The controls have been broken out by family and each control’s origin is mapped to one of the following:
| Control Origination | Definition | Example |
|---|---|---|
| Service provider corporate | A control that originates from agency’s corporate network | DNS from the corporate network provides address resolution services for the information system and the service offering |
| Docker EE system | A control specific to Docker EE | Docker EE LDAP configuration |
| Service provider hybrid | A control that makes use of both corporate controls and additional controls specific to Docker EE | There are scans of the corporate network infrastructure; scans of Docker images via DTR would be included |
| Configured by customer | A control where the Docker EE end-user’s application needs to apply a configuration in order to meet the control requirement | User profiles, policy/audit configurations, enable/disabling key switches (e.g., enable/disable http or https, etc), entering an IP range specific to the end-user’s organization are configurable by the customer |
| Provided by customer | A control where the Docker EE end-user’s application needs to provide additional hardware or software in order to meet the control requirement | The customer provides a SAML SSO solution to implement two-factor authentication |
| Shared | A control that is managed and implemented partially by the Docker EE system and partially by the Docker EE end-user | Security awareness training must be conducted by both the Docker EE operators and end-users |
| Inherited from pre-existing Provisional Authorization | A control that is inherited from another CSP system that has already received a Provisional Authorization | Docker EE inherites PE controls from an IaaS provider |
The following Docker EE system components are referenced by the controls:
- Docker EE Engine
- Universal Control Plane (UCP)
- Docker Trusted Registry (DTR)
- Authentication and Authorization Service (eNZi)

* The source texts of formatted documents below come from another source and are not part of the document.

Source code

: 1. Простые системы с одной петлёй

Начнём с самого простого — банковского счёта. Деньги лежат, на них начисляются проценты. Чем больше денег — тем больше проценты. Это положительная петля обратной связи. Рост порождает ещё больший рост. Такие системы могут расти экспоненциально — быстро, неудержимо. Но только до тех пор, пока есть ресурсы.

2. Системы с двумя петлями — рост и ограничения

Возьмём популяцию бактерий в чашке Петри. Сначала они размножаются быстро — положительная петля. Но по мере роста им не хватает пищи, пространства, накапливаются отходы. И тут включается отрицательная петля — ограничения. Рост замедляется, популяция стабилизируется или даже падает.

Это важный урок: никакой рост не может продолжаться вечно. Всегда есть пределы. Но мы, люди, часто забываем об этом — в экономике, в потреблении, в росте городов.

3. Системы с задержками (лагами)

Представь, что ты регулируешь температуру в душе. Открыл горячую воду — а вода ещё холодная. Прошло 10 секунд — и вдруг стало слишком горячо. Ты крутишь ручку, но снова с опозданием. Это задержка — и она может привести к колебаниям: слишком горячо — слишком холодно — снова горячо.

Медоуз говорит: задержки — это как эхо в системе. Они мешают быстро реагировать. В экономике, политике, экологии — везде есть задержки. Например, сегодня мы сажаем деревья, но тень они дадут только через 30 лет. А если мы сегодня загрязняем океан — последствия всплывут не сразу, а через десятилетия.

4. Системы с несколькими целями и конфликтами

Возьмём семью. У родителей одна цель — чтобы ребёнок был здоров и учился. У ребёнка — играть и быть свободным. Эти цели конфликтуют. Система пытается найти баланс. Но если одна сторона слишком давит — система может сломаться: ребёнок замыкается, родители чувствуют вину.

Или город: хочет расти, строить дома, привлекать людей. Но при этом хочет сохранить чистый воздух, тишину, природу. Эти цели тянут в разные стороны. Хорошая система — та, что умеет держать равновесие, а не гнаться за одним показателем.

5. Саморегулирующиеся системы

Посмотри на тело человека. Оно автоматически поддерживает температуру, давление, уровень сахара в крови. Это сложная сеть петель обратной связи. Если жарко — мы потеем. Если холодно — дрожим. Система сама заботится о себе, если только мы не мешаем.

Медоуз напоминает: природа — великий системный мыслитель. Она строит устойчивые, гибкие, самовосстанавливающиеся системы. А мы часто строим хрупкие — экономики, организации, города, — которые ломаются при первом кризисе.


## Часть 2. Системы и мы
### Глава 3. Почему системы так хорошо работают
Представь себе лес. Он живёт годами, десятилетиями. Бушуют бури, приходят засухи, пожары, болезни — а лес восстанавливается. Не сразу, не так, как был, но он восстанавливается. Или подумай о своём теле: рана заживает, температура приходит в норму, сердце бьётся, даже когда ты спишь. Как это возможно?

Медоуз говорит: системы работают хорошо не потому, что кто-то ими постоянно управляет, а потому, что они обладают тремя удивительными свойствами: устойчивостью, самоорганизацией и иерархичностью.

- Docker Security Scanning (DSS)
In addition, each control is assigned one or more of the following implementation statuses:
| Implementation status | Definition |
|---|---|
| Complete | The control is fully in place and meets all requirements |
| Partial | The control is only partially in place or does not meet all requirements. A plan for achieving full implementation should be included in the Plan of Action & Milestone documentation |
| Planned | The control is not in place. A plan for achieving full implementation should be included in the Plan of Action & Milestone documentation |
| None | The control is not applicable within the environment. A description of why the requirement does not apply should be included |
Control narratives that include an [Assignment: ...] block should be substituted by your organization’s requirements or by the FedRAMP requirements.